- _INSTRUCTIONS TO FOLLOW_: Reproduce the material below, switching every "Transcribe" to "Write out" and leaving everything else exactly the same.

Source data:
_ _ _ _

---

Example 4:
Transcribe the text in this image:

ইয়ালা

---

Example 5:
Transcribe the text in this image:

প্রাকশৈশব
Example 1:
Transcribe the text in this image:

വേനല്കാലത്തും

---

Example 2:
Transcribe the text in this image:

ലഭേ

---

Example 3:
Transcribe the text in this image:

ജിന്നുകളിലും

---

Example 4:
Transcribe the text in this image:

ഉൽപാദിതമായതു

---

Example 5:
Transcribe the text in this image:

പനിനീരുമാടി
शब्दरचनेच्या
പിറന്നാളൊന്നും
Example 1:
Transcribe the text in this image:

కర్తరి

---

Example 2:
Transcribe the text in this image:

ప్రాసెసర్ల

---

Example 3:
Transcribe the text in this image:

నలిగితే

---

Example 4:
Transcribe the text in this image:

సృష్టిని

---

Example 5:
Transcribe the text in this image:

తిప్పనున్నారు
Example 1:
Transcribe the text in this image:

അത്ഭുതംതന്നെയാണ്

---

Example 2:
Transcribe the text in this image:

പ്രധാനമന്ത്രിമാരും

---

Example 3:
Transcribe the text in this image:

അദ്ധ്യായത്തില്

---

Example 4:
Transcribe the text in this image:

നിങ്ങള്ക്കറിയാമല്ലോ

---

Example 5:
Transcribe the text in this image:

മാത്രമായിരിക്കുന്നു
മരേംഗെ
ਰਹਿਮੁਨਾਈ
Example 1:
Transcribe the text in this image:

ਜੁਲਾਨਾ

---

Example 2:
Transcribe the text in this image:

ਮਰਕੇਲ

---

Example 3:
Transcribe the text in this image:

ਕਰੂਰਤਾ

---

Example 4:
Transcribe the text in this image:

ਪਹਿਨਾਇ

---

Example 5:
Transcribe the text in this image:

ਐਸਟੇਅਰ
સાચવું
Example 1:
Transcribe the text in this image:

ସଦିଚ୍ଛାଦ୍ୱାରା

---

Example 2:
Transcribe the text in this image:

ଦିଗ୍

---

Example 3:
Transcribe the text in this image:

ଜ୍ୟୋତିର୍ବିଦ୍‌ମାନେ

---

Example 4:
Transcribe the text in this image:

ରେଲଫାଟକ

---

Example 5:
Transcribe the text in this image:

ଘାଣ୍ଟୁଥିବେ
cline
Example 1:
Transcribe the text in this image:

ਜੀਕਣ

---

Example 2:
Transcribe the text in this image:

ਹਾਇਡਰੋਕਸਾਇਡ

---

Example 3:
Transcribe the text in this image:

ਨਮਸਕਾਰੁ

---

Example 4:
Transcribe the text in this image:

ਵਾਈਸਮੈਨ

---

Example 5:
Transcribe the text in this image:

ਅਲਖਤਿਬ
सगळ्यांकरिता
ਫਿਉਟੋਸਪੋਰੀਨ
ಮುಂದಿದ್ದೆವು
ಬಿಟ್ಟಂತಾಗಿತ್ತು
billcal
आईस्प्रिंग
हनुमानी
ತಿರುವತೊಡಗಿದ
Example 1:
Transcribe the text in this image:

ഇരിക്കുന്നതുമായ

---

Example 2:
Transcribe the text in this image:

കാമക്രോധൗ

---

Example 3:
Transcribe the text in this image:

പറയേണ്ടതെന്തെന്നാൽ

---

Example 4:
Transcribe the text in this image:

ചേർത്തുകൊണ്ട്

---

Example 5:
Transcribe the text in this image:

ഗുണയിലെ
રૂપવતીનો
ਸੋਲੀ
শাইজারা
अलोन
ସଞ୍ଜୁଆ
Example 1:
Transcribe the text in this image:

_ _ _ _

- _SOLVED EXERCISE_:
---

Example 4:
Write out the text in this image:

ইয়ালা

---

Example 5:
Write out the text in this image:

প্রাকশৈশব
Example 1:
Write out the text in this image:

വേനല്കാലത്തും

---

Example 2:
Write out the text in this image:

ലഭേ

---

Example 3:
Write out the text in this image:

ജിന്നുകളിലും

---

Example 4:
Write out the text in this image:

ഉൽപാദിതമായതു

---

Example 5:
Write out the text in this image:

പനിനീരുമാടി
शब्दरचनेच्या
പിറന്നാളൊന്നും
Example 1:
Write out the text in this image:

కర్తరి

---

Example 2:
Write out the text in this image:

ప్రాసెసర్ల

---

Example 3:
Write out the text in this image:

నలిగితే

---

Example 4:
Write out the text in this image:

సృష్టిని

---

Example 5:
Write out the text in this image:

తిప్పనున్నారు
Example 1:
Write out the text in this image:

അത്ഭുതംതന്നെയാണ്

---

Example 2:
Write out the text in this image:

പ്രധാനമന്ത്രിമാരും

---

Example 3:
Write out the text in this image:

അദ്ധ്യായത്തില്

---

Example 4:
Write out the text in this image:

നിങ്ങള്ക്കറിയാമല്ലോ

---

Example 5:
Write out the text in this image:

മാത്രമായിരിക്കുന്നു
മരേംഗെ
ਰਹਿਮੁਨਾਈ
Example 1:
Write out the text in this image:

ਜੁਲਾਨਾ

---

Example 2:
Write out the text in this image:

ਮਰਕੇਲ

---

Example 3:
Write out the text in this image:

ਕਰੂਰਤਾ

---

Example 4:
Write out the text in this image:

ਪਹਿਨਾਇ

---

Example 5:
Write out the text in this image:

ਐਸਟੇਅਰ
સાચવું
Example 1:
Write out the text in this image:

ସଦିଚ୍ଛାଦ୍ୱାରା

---

Example 2:
Write out the text in this image:

ଦିଗ୍

---

Example 3:
Write out the text in this image:

ଜ୍ୟୋତିର୍ବିଦ୍‌ମାନେ

---

Example 4:
Write out the text in this image:

ରେଲଫାଟକ

---

Example 5:
Write out the text in this image:

ଘାଣ୍ଟୁଥିବେ
cline
Example 1:
Write out the text in this image:

ਜੀਕਣ

---

Example 2:
Write out the text in this image:

ਹਾਇਡਰੋਕਸਾਇਡ

---

Example 3:
Write out the text in this image:

ਨਮਸਕਾਰੁ

---

Example 4:
Write out the text in this image:

ਵਾਈਸਮੈਨ

---

Example 5:
Write out the text in this image:

ਅਲਖਤਿਬ
सगळ्यांकरिता
ਫਿਉਟੋਸਪੋਰੀਨ
ಮುಂದಿದ್ದೆವು
ಬಿಟ್ಟಂತಾಗಿತ್ತು
billcal
आईस्प्रिंग
हनुमानी
ತಿರುವತೊಡಗಿದ
Example 1:
Write out the text in this image:

ഇരിക്കുന്നതുമായ

---

Example 2:
Write out the text in this image:

കാമക്രോധൗ

---

Example 3:
Write out the text in this image:

പറയേണ്ടതെന്തെന്നാൽ

---

Example 4:
Write out the text in this image:

ചേർത്തുകൊണ്ട്

---

Example 5:
Write out the text in this image:

ഗുണയിലെ
રૂપવતીનો
ਸੋਲੀ
শাইজারা
अलोन
ସଞ୍ଜୁଆ
Example 1:
Write out the text in this image:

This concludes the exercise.